WORK ITEM: Convert every line of the listing below into a Markdown table with the columns Number and Text, numbering the lines in order and omitting any blank lines.

INFORMATION SUPPLIED:
· · · · ·

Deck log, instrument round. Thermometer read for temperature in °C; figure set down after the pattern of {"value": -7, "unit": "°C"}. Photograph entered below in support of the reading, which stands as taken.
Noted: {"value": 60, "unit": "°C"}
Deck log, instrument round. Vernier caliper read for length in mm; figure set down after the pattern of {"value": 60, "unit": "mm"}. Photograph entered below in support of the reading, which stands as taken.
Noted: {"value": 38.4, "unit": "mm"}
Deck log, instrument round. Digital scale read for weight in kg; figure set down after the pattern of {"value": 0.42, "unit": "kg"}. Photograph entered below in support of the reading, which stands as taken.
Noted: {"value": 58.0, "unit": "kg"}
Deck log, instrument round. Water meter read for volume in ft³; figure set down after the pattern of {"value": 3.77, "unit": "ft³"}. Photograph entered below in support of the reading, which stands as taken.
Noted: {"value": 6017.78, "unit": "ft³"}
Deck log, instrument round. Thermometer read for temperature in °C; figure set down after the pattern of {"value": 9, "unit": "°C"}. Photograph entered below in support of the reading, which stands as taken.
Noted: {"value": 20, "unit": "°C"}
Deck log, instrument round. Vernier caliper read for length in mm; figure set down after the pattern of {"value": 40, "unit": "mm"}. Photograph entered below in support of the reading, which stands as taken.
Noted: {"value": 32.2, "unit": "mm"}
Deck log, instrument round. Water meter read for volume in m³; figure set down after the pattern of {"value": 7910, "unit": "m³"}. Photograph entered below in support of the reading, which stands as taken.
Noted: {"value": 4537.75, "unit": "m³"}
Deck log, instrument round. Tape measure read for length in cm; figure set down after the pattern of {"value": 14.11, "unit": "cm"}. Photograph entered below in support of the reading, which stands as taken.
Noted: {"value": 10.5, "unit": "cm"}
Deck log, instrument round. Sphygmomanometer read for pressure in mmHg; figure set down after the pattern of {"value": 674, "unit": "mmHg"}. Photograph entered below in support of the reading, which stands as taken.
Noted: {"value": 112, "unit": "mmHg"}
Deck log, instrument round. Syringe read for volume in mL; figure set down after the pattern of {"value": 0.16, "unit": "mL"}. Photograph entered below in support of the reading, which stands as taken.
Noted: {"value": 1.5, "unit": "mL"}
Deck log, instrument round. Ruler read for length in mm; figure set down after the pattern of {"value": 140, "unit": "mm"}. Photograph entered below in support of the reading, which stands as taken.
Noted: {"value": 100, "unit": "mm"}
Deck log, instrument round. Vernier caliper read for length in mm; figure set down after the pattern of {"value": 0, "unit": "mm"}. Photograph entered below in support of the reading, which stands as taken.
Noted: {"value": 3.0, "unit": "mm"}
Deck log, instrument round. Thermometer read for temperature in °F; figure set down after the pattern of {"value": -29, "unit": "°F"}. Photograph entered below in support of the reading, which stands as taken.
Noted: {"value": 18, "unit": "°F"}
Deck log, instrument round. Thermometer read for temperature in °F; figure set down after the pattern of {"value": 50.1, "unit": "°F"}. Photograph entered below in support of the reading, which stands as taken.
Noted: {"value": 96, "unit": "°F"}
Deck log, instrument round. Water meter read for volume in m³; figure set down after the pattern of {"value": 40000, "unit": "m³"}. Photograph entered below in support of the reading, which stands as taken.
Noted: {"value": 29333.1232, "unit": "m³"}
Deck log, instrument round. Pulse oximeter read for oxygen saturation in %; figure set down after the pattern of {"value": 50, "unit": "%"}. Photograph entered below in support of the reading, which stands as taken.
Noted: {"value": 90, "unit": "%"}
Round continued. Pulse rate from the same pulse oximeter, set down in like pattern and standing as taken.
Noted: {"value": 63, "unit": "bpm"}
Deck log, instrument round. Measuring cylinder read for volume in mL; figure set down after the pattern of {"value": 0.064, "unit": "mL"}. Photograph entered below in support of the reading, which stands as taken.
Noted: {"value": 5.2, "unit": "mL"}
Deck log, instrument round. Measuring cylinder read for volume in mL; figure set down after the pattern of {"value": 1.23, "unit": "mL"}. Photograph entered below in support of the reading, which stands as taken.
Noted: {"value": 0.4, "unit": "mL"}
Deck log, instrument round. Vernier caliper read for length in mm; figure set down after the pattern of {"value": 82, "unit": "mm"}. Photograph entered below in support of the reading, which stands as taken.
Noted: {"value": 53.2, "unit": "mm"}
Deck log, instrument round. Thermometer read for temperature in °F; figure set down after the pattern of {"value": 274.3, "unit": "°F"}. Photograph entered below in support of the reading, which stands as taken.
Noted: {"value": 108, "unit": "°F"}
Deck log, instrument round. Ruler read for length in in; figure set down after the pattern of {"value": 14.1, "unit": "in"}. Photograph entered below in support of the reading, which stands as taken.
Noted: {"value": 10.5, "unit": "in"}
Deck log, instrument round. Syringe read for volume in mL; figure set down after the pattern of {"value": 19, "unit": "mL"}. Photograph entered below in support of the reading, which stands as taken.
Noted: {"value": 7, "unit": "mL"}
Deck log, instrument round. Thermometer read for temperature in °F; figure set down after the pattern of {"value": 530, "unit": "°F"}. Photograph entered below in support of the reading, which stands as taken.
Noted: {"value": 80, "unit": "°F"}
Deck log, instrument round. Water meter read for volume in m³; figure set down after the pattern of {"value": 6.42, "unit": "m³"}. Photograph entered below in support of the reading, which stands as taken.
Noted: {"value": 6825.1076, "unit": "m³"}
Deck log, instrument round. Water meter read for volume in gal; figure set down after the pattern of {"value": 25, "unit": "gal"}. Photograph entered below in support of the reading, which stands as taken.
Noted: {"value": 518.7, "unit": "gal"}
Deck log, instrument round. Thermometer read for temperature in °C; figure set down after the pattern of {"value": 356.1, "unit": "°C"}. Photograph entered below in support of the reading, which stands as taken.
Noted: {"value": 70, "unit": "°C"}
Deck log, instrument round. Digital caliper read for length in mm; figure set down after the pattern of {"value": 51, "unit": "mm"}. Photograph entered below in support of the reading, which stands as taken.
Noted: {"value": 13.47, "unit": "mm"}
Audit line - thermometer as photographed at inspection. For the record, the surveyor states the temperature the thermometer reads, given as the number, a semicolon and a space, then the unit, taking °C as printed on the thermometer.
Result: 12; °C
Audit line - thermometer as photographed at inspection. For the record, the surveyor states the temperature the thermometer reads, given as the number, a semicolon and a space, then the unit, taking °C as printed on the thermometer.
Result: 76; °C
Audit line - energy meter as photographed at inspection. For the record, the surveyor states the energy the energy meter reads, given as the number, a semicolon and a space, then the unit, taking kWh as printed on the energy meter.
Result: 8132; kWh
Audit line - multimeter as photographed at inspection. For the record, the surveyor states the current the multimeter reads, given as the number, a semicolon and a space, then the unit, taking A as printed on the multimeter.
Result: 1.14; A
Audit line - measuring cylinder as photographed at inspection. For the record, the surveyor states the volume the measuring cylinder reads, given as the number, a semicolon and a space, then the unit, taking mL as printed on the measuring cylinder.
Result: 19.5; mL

· · · · ·

EXPECTED ANSWER:
| Number | Text |
|---|---|
| 1 | Deck log, instrument round. Thermometer read for temperature in °C; figure set down after the pattern of {"value": -7, "unit": "°C"}. Photograph entered below in support of the reading, which stands as taken. |
| 2 | Noted: {"value": 60, "unit": "°C"} |
| 3 | Deck log, instrument round. Vernier caliper read for length in mm; figure set down after the pattern of {"value": 60, "unit": "mm"}. Photograph entered below in support of the reading, which stands as taken. |
| 4 | Noted: {"value": 38.4, "unit": "mm"} |
| 5 | Deck log, instrument round. Digital scale read for weight in kg; figure set down after the pattern of {"value": 0.42, "unit": "kg"}. Photograph entered below in support of the reading, which stands as taken. |
| 6 | Noted: {"value": 58.0, "unit": "kg"} |
| 7 | Deck log, instrument round. Water meter read for volume in ft³; figure set down after the pattern of {"value": 3.77, "unit": "ft³"}. Photograph entered below in support of the reading, which stands as taken. |
| 8 | Noted: {"value": 6017.78, "unit": "ft³"} |
| 9 | Deck log, instrument round. Thermometer read for temperature in °C; figure set down after the pattern of {"value": 9, "unit": "°C"}. Photograph entered below in support of the reading, which stands as taken. |
| 10 | Noted: {"value": 20, "unit": "°C"} |
| 11 | Deck log, instrument round. Vernier caliper read for length in mm; figure set down after the pattern of {"value": 40, "unit": "mm"}. Photograph entered below in support of the reading, which stands as taken. |
| 12 | Noted: {"value": 32.2, "unit": "mm"} |
| 13 | Deck log, instrument round. Water meter read for volume in m³; figure set down after the pattern of {"value": 7910, "unit": "m³"}. Photograph entered below in support of the reading, which stands as taken. |
| 14 | Noted: {"value": 4537.75, "unit": "m³"} |
| 15 | Deck log, instrument round. Tape measure read for length in cm; figure set down after the pattern of {"value": 14.11, "unit": "cm"}. Photograph entered below in support of the reading, which stands as taken. |
| 16 | Noted: {"value": 10.5, "unit": "cm"} |
| 17 | Deck log, instrument round. Sphygmomanometer read for pressure in mmHg; figure set down after the pattern of {"value": 674, "unit": "mmHg"}. Photograph entered below in support of the reading, which stands as taken. |
| 18 | Noted: {"value": 112, "unit": "mmHg"} |
| 19 | Deck log, instrument round. Syringe read for volume in mL; figure set down after the pattern of {"value": 0.16, "unit": "mL"}. Photograph entered below in support of the reading, which stands as taken. |
| 20 | Noted: {"value": 1.5, "unit": "mL"} |
| 21 | Deck log, instrument round. Ruler read for length in mm; figure set down after the pattern of {"value": 140, "unit": "mm"}. Photograph entered below in support of the reading, which stands as taken. |
| 22 | Noted: {"value": 100, "unit": "mm"} |
| 23 | Deck log, instrument round. Vernier caliper read for length in mm; figure set down after the pattern of {"value": 0, "unit": "mm"}. Photograph entered below in support of the reading, which stands as taken. |
| 24 | Noted: {"value": 3.0, "unit": "mm"} |
| 25 | Deck log, instrument round. Thermometer read for temperature in °F; figure set down after the pattern of {"value": -29, "unit": "°F"}. Photograph entered below in support of the reading, which stands as taken. |
| 26 | Noted: {"value": 18, "unit": "°F"} |
| 27 | Deck log, instrument round. Thermometer read for temperature in °F; figure set down after the pattern of {"value": 50.1, "unit": "°F"}. Photograph entered below in support of the reading, which stands as taken. |
| 28 | Noted: {"value": 96, "unit": "°F"} |
| 29 | Deck log, instrument round. Water meter read for volume in m³; figure set down after the pattern of {"value": 40000, "unit": "m³"}. Photograph entered below in support of the reading, which stands as taken. |
| 30 | Noted: {"value": 29333.1232, "unit": "m³"} |
| 31 | Deck log, instrument round. Pulse oximeter read for oxygen saturation in %; figure set down after the pattern of {"value": 50, "unit": "%"}. Photograph entered below in support of the reading, which stands as taken. |
| 32 | Noted: {"value": 90, "unit": "%"} |
| 33 | Round continued. Pulse rate from the same pulse oximeter, set down in like pattern and standing as taken. |
| 34 | Noted: {"value": 63, "unit": "bpm"} |
| 35 | Deck log, instrument round. Measuring cylinder read for volume in mL; figure set down after the pattern of {"value": 0.064, "unit": "mL"}. Photograph entered below in support of the reading, which stands as taken. |
| 36 | Noted: {"value": 5.2, "unit": "mL"} |
| 37 | Deck log, instrument round. Measuring cylinder read for volume in mL; figure set down after the pattern of {"value": 1.23, "unit": "mL"}. Photograph entered below in support of the reading, which stands as taken. |
| 38 | Noted: {"value": 0.4, "unit": "mL"} |
| 39 | Deck log, instrument round. Vernier caliper read for length in mm; figure set down after the pattern of {"value": 82, "unit": "mm"}. Photograph entered below in support of the reading, which stands as taken. |
| 40 | Noted: {"value": 53.2, "unit": "mm"} |
| 41 | Deck log, instrument round. Thermometer read for temperature in °F; figure set down after the pattern of {"value": 274.3, "unit": "°F"}. Photograph entered below in support of the reading, which stands as taken. |
| 42 | Noted: {"value": 108, "unit": "°F"} |
| 43 | Deck log, instrument round. Ruler read for length in in; figure set down after the pattern of {"value": 14.1, "unit": "in"}. Photograph entered below in support of the reading, which stands as taken. |
| 44 | Noted: {"value": 10.5, "unit": "in"} |
| 45 | Deck log, instrument round. Syringe read for volume in mL; figure set down after the pattern of {"value": 19, "unit": "mL"}. Photograph entered below in support of the reading, which stands as taken. |
| 46 | Noted: {"value": 7, "unit": "mL"} |
| 47 | Deck log, instrument round. Thermometer read for temperature in °F; figure set down after the pattern of {"value": 530, "unit": "°F"}. Photograph entered below in support of the reading, which stands as taken. |
| 48 | Noted: {"value": 80, "unit": "°F"} |
| 49 | Deck log, instrument round. Water meter read for volume in m³; figure set down after the pattern of {"value": 6.42, "unit": "m³"}. Photograph entered below in support of the reading, which stands as taken. |
| 50 | Noted: {"value": 6825.1076, "unit": "m³"} |
| 51 | Deck log, instrument round. Water meter read for volume in gal; figure set down after the pattern of {"value": 25, "unit": "gal"}. Photograph entered below in support of the reading, which stands as taken. |
| 52 | Noted: {"value": 518.7, "unit": "gal"} |
| 53 | Deck log, instrument round. Thermometer read for temperature in °C; figure set down after the pattern of {"value": 356.1, "unit": "°C"}. Photograph entered below in support of the reading, which stands as taken. |
| 54 | Noted: {"value": 70, "unit": "°C"} |
| 55 | Deck log, instrument round. Digital caliper read for length in mm; figure set down after the pattern of {"value": 51, "unit": "mm"}. Photograph entered below in support of the reading, which stands as taken. |
| 56 | Noted: {"value": 13.47, "unit": "mm"} |
| 57 | Audit line - thermometer as photographed at inspection. For the record, the surveyor states the temperature the thermometer reads, given as the number, a semicolon and a space, then the unit, taking °C as printed on the thermometer. |
| 58 | Result: 12; °C |
| 59 | Audit line - thermometer as photographed at inspection. For the record, the surveyor states the temperature the thermometer reads, given as the number, a semicolon and a space, then the unit, taking °C as printed on the thermometer. |
| 60 | Result: 76; °C |
| 61 | Audit line - energy meter as photographed at inspection. For the record, the surveyor states the energy the energy meter reads, given as the number, a semicolon and a space, then the unit, taking kWh as printed on the energy meter. |
| 62 | Result: 8132; kWh |
| 63 | Audit line - multimeter as photographed at inspection. For the record, the surveyor states the current the multimeter reads, given as the number, a semicolon and a space, then the unit, taking A as printed on the multimeter. |
| 64 | Result: 1.14; A |
| 65 | Audit line - measuring cylinder as photographed at inspection. For the record, the surveyor states the volume the measuring cylinder reads, given as the number, a semicolon and a space, then the unit, taking mL as printed on the measuring cylinder. |
| 66 | Result: 19.5; mL |